Racism is so frustrating to me. I know that it’s impossible to make it completely disappear, but I know that our country has been improving significantly with racism. We have a black president now; I believe that’s clearly enough proof of the country’s improvement… Yet, we can’t help but still find traces and remnants of racism where we go in life. The main reasons for my mauling over my frustrations with racism is because I can’t stand how certain people have the ability to see the color of somebody’s skin and make an innumerable amount of ignorant judgments about them just from the color of their skin. To say it bluntly, it pisses me off.
As we’ve been reading Caucasia, I decided to actually get a jump on the reading due later this week, and I stumbled across a part of the book that I truly enjoyed that connected to my thoughts on racism.

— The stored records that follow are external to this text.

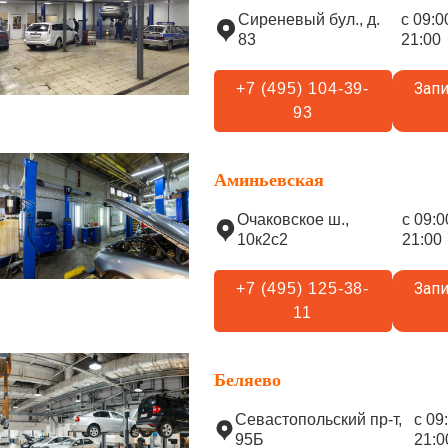
Сиреневый бул., д.
с 09:0
83
21:00
Запи
+7 (495) 104-39-
93
Аминьевская
Очаковское ш.,
с 09:0
10к2с2
21:00
Запи
+7 (495) 125-38-
11
Беляево
Севастопольский пр-т,
с 09
95Б
21:0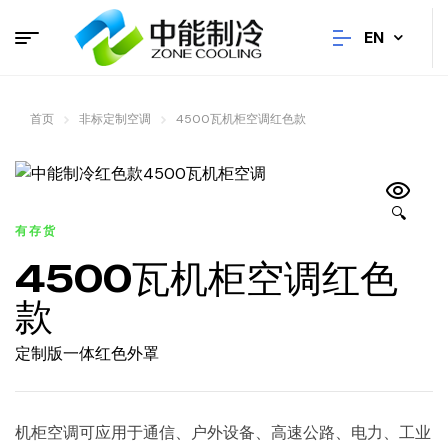
EN
首页
非标定制空调
4500瓦机柜空调红色款
🔍
有存货
4500瓦机柜空调红色
款
定制版一体红色外罩
机柜空调可应用于通信、户外设备、高速公路、电力、工业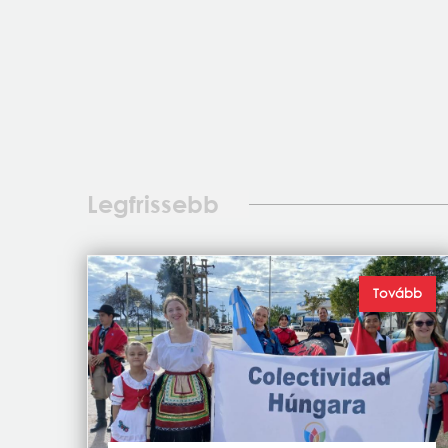
Legfrissebb
Tovább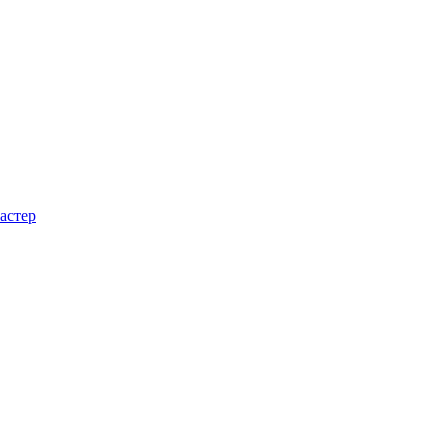
астер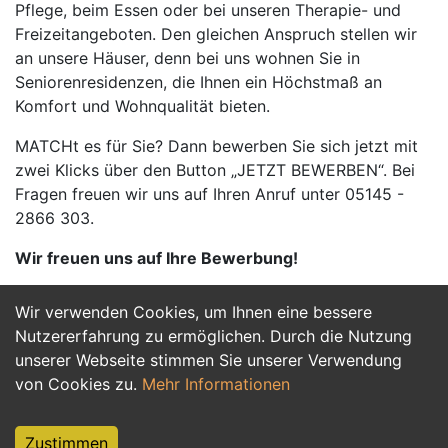
Pflege, beim Essen oder bei unseren Therapie- und
Freizeitangeboten. Den gleichen Anspruch stellen wir
an unsere Häuser, denn bei uns wohnen Sie in
Seniorenresidenzen, die Ihnen ein Höchstmaß an
Komfort und Wohnqualität bieten.
MATCHt es für Sie? Dann bewerben Sie sich jetzt mit
zwei Klicks über den Button „JETZT BEWERBEN“. Bei
Fragen freuen wir uns auf Ihren Anruf unter 05145 -
2866 303.
Wir freuen uns auf Ihre Bewerbung!
Wir verwenden Cookies, um Ihnen eine bessere
Jetzt Bewerben
Nutzererfahrung zu ermöglichen. Durch die Nutzung
unserer Webseite stimmen Sie unserer Verwendung
von Cookies zu.
Mehr Informationen
Zustimmen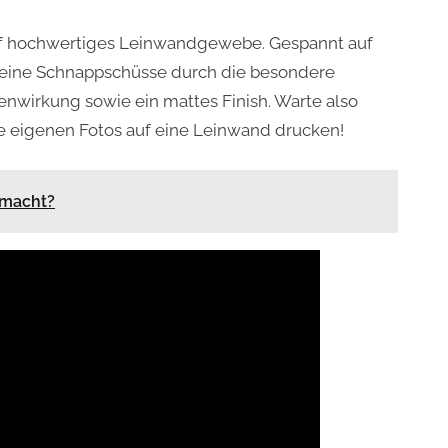
auf hochwertiges Leinwandgewebe. Gespannt auf
 deine Schnappschüsse durch die besondere
fenwirkung sowie ein mattes Finish. Warte also
ne eigenen Fotos auf eine Leinwand drucken!
emacht?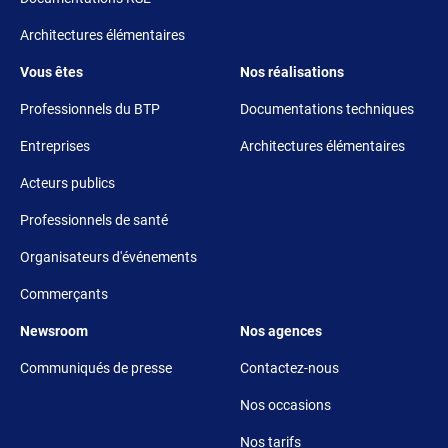
Architectures élémentaires
Footer 3
Footer 4
Vous êtes
Nos réalisations
Professionnels du BTP
Documentations techniques
Entreprises
Architectures élémentaires
Acteurs publics
Professionnels de santé
Organisateurs d'événements
Commerçants
Footer 5
Footer 6
Newsroom
Nos agences
Communiqués de presse
Contactez-nous
Nos occasions
Nos tarifs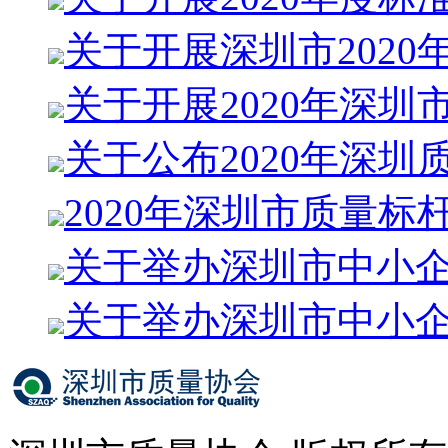
关于开展深圳市2020
关于开展2020年深圳
关于公布2020年深圳
2020年深圳市质量标
关于举办深圳市中小
关于举办深圳市中小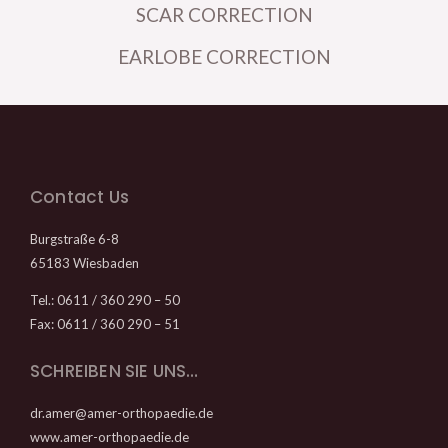
SCAR CORRECTION
EARLOBE CORRECTION
Contact Us
Burgstraße 6-8
65183 Wiesbaden
Tel.: 0611 / 360 290 – 50
Fax: 0611 / 360 290 – 51
SCHREIBEN SIE UNS…
dr.amer@amer-orthopaedie.de
www.amer-orthopaedie.de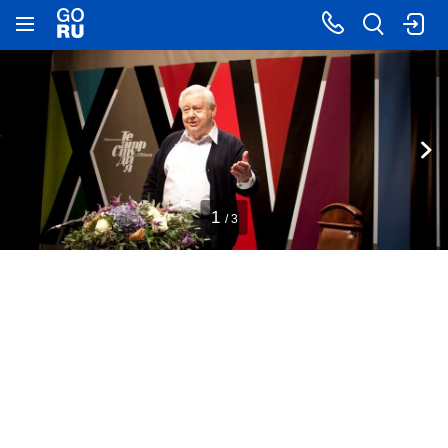
1
/ 3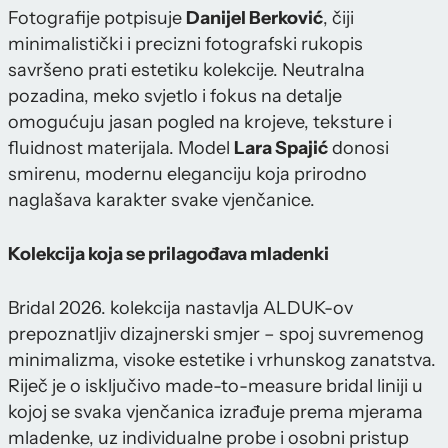
Fotografije potpisuje
Danijel Berković
, čiji
minimalistički i precizni fotografski rukopis
savršeno prati estetiku kolekcije. Neutralna
pozadina, meko svjetlo i fokus na detalje
omogućuju jasan pogled na krojeve, teksture i
fluidnost materijala. Model
Lara Spajić
donosi
smirenu, modernu eleganciju koja prirodno
naglašava karakter svake vjenčanice.
Kolekcija koja se prilagođava mladenki
Bridal 2026. kolekcija nastavlja ALDUK-ov
prepoznatljiv dizajnerski smjer – spoj suvremenog
minimalizma, visoke estetike i vrhunskog zanatstva.
Riječ je o isključivo made-to-measure bridal liniji u
kojoj se svaka vjenčanica izrađuje prema mjerama
mladenke, uz individualne probe i osobni pristup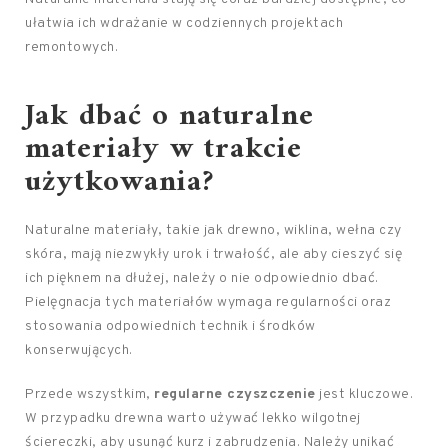
ułatwia ich wdrażanie w codziennych projektach
remontowych.
Jak dbać o naturalne
materiały w trakcie
użytkowania?
Naturalne materiały, takie jak drewno, wiklina, wełna czy
skóra, mają niezwykły urok i trwałość, ale aby cieszyć się
ich pięknem na dłużej, należy o nie odpowiednio dbać.
Pielęgnacja tych materiałów wymaga regularności oraz
stosowania odpowiednich technik i środków
konserwujących.
Przede wszystkim,
regularne czyszczenie
jest kluczowe.
W przypadku drewna warto używać lekko wilgotnej
ściereczki, aby usunąć kurz i zabrudzenia. Należy unikać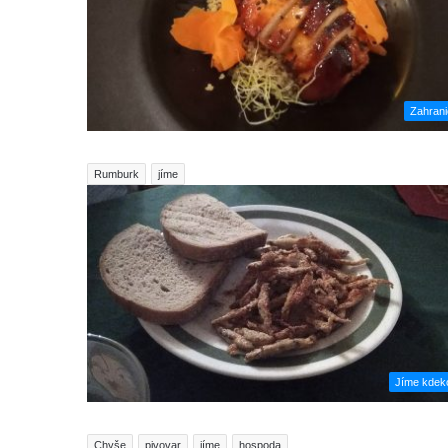
Zahrani
Rumburk
jíme
Jíme kdeko
Chyše
pivovar
jíme
hospoda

On pages 321-322, Aunt Dot began sharing her soulful theories on life in general. One of which was her theory on people’s “invisible color.”
“It’s the color of your soul, and it rests just beyond the skin.”
How very interesting this idea was to me! @.@ I pictured this “invisible color” to be the color of a person’s “true color,” the synthesized product of all the descriptive adjectives, the actions, and thoughts of that person. This “invisible color” would be the rawest and most pure form of that person.
To further extend off of this idea, Aunt Dot then goes on to describe the “colors” of Birdie’s family. As soon as she said that Cole’s color was purple, I was suddenly struck with this feeling that this “invisible color” was connected to the Christmas where Birdie and Cole were given sweaters on page 270 of the book, where originally Birdie’s was purple and Cole’s was red. They did switch, however, leaving Birdie with red and Cole’s with purple.
Anyways, Aunt Dot later describes Birdie as a “deep, dark red.” This was when I knew for sure that the sweaters and this “invisible color” of the sisters were connected. Thinking about it more thoroughly, I could only wind up at the conclusion that Birdie and Cole aren’t very sure on what their true colors are because they are mixed, which is why they decided to switch sweaters at the time. When imagining a person’s “invisible color” though, I would think that they’d be more mixed or multi-colored than just solid colors. In the end, I absolutely loved Aunt Dot’s theology on this “invisible color” and wish we could be more like Dot and see people’s “invisible color.”